Adapting assessment tasks to a changed environment

Moving class assignments, tests and exams online may seem like a daunting task, much like herding cats. Luckily, that has been done - successfully!


Cats in numbered boxes

Keep in mind the learning objectives that you have set for your course (even if these have changed since January), and the kinds of assessment tasks that you had in mind for your student to demonstrate their mastery of these. In other words, what is it that you want your students to know and be able to do by the end of the semester? Do they need to:

  • be able to analyse data, and draw conclusions from it?
  • be able to calculate the chemical equilibrium constant of a protein system?
  • translate a text from the original Russian into English, and use cultural cues contained in the language to extrapolate the historical context in which it was written?
  • demonstrate the capability to provide feedback in a client interview?
  • know the most important nursing action required for paediatric patients presenting with seizures?

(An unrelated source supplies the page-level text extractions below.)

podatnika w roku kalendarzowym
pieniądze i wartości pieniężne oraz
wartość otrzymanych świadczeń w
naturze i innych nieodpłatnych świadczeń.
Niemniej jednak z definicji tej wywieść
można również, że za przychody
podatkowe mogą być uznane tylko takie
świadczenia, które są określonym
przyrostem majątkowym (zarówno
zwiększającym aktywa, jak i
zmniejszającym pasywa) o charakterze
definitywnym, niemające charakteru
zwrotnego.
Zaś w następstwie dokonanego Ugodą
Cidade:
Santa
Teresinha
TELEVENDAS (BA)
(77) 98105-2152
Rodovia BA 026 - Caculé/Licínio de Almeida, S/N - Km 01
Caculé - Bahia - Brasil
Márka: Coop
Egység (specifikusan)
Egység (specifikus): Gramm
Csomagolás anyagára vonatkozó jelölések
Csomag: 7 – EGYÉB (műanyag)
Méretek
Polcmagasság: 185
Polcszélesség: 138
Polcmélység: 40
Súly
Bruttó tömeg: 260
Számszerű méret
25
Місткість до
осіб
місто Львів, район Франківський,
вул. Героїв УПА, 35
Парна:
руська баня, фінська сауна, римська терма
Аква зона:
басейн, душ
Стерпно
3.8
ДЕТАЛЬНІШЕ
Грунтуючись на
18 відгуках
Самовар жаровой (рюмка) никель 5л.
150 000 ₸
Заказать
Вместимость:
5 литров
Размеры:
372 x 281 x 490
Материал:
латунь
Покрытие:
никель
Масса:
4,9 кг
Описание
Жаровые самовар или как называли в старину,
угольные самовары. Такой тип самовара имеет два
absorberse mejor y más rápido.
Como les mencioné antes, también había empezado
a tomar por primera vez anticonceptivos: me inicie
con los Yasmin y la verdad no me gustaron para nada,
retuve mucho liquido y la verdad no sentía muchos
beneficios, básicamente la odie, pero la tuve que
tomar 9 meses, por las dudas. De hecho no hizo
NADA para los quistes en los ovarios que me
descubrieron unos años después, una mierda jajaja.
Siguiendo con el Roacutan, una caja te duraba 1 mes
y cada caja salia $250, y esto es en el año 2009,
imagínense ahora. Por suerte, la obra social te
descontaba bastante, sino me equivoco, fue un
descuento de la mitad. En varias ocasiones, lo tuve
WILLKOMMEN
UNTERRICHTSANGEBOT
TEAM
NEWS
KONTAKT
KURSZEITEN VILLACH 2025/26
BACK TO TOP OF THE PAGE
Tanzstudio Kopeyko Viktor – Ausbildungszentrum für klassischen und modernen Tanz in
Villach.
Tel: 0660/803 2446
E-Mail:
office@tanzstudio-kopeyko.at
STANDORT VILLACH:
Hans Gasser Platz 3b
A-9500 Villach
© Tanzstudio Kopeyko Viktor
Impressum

Then, consider how you have been/are/will be teaching the content so that your students will be able to achieve these objectives. For example, you might find that posting an asynchronous (pre-recorded) clip explaining and unpacking a particular heat transfer formula (with examples), followed by posting some practice problems for students to do synchronously (live) in Zoom Rooms or individually, depending on access, works best for your course content. You might also forward them links to specific sites on the JOVE to watch experiments that demonstrate heat transfer, and model for them how to describe and discuss both the process and the results of each.


As you are considering your teaching practices, keep thinking about how they:

  • align with your objectives, and
  • how they will help students to tackle the assessment tasks that you assign them.